Aggregate financing, which includes bank loans and off- balance-sheet credit, was 1.86 trillion yuan (S$408.2 billion) in June, according to the People's Bank of China, higher than all 23 forecasts in a Bloomberg survey of economists.
The pick-up suggests that relaxed rules for local authorities to get financing and record-low interest rates are boosting demand for credit.
China's leadership strengthened its policy response in face of a slowdown in growth - estimated at 6.8 per cent last quarter - and a stock-market rout that at one stage had wiped almost US$4 trillion off equity valuations.
"The data is a good signal: The economy is recovering on a pickup in investment," said Shen Jianguang, chief Asia economist at Mizuho Securities Asia Ltd. in Hong Kong.
Relaxed local government financing rules "will continue to drive infrastructure investment in the third quarter."
Stocks gained after the lending report, though slid in later trading.
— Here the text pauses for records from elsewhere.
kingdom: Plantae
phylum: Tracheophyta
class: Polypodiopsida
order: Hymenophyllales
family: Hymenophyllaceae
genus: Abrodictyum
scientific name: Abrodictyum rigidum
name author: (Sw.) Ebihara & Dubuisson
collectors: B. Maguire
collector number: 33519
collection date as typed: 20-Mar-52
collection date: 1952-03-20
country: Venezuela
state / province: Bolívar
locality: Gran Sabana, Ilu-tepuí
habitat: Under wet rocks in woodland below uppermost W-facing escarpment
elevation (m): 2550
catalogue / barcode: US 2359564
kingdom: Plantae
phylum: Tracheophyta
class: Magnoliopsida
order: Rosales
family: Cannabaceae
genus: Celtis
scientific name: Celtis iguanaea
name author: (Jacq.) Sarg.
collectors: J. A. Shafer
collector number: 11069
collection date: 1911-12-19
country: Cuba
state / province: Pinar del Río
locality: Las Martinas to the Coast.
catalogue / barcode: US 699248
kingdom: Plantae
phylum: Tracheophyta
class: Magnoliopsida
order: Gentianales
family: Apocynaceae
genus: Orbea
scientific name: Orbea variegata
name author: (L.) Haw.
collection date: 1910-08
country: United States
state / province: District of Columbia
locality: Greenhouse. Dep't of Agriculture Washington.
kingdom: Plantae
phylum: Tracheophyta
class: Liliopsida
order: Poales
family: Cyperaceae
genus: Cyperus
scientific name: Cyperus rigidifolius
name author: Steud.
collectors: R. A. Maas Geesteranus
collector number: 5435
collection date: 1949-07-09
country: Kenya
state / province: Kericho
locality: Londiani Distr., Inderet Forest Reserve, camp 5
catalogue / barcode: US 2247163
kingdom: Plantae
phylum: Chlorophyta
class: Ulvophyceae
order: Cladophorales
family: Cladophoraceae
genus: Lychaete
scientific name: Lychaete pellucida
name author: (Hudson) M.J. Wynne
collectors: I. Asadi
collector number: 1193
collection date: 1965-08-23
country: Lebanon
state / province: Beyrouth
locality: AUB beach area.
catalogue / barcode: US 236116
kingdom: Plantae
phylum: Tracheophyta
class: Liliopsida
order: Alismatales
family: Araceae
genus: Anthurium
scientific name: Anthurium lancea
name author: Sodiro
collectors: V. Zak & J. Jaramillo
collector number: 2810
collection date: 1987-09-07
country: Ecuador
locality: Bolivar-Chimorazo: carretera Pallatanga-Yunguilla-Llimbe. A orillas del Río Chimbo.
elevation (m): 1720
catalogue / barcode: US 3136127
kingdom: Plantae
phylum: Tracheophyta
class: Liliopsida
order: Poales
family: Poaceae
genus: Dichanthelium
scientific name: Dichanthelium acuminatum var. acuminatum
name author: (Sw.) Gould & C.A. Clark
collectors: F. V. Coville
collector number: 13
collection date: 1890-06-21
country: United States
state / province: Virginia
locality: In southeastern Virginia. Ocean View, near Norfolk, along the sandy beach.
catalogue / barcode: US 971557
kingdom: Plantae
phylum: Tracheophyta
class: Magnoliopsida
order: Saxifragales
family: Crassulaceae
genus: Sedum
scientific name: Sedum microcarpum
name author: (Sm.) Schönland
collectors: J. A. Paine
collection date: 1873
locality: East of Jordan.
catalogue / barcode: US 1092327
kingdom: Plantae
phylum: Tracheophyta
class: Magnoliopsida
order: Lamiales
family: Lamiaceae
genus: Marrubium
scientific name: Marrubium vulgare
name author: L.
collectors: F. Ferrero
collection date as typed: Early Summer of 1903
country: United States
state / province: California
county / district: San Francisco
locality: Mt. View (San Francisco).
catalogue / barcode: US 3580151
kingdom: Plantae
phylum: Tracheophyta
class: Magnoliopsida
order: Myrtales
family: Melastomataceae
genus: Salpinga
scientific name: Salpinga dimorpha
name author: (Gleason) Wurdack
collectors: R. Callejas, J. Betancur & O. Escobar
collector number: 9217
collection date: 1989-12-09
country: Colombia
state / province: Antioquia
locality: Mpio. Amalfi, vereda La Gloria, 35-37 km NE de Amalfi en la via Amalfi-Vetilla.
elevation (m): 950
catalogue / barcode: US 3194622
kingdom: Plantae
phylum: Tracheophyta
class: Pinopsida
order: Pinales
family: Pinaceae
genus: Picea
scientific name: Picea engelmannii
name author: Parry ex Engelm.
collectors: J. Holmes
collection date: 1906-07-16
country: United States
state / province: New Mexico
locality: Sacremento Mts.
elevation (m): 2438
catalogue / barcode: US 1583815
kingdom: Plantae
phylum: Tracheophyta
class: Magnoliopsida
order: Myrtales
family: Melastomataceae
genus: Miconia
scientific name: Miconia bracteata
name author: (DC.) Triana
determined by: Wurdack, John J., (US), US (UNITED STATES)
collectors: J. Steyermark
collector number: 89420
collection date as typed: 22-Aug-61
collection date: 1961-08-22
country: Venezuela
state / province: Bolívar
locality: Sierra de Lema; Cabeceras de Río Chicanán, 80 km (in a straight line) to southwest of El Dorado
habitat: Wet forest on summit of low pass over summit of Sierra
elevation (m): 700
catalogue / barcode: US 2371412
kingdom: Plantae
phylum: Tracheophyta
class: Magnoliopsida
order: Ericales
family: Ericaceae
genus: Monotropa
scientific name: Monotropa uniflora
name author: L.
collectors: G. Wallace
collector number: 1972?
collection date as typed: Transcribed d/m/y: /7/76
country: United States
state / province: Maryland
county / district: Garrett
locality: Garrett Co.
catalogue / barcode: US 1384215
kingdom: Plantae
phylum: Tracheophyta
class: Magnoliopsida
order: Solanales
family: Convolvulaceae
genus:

The Shanghai Composite Index was down 0.3 per cent as of noon local time, after advancing the past three trading days amid a concerted effort by officials to halt drop.
Also released Tuesday was the M2 measure of money supply, which rose 11.8 per cent in June from a year earlier, the biggest gain since February according to data compiled by Bloomberg.
Meantime, there was evidence that less capital flowed out of China last quarter, with China's foreign-exchange reserves posting the smallest decline in a year. The holdings, US$3.69 trillion as of June 30, had shrunk the most on record in January-through-March as money left the country and the central bank bought yuan to stabilize the yuan's exchange rate.
In other signs that growth is stabilizing, China's exports rose for the first time in four months in June and the nation's consumer-price index increased 1.4 per cent from a year earlier, compared with a 1.2 per cent increase in May. The statistics authority is scheduled to release the nation's second quarter gross domestic product tomorrow at 10:00 a.m.
The PBOC cut benchmark interest rates to record lows last month in the fourth reduction since November. The government has also relaxed a loan-to-deposit ratio for banks.
"This doesn't only reflect PBOC's easing, but also State Council's," said Wang Tao, chief China economist at UBS Group AG in Hong Kong, using the name for the Chinese government's cabinet. "As the downward pressure on the economy mounts, the government has relaxed regulations."
Despite the benchmark rate reductions, deepening factory- gate deflation has elevated real borrowing costs for Chinese companies.
"What we want to see is whether the costs of funding for Chinese firms have also dropped significantly, which has not happened much," said Liu Li-Gang, chief Greater China economist at Australia & New Zealand Banking Group Ltd. in Hong Kong.
Liu sees further monetary easing, including an even lower interest rate this quarter, and two reductions in the required-reserve ratio by year-end.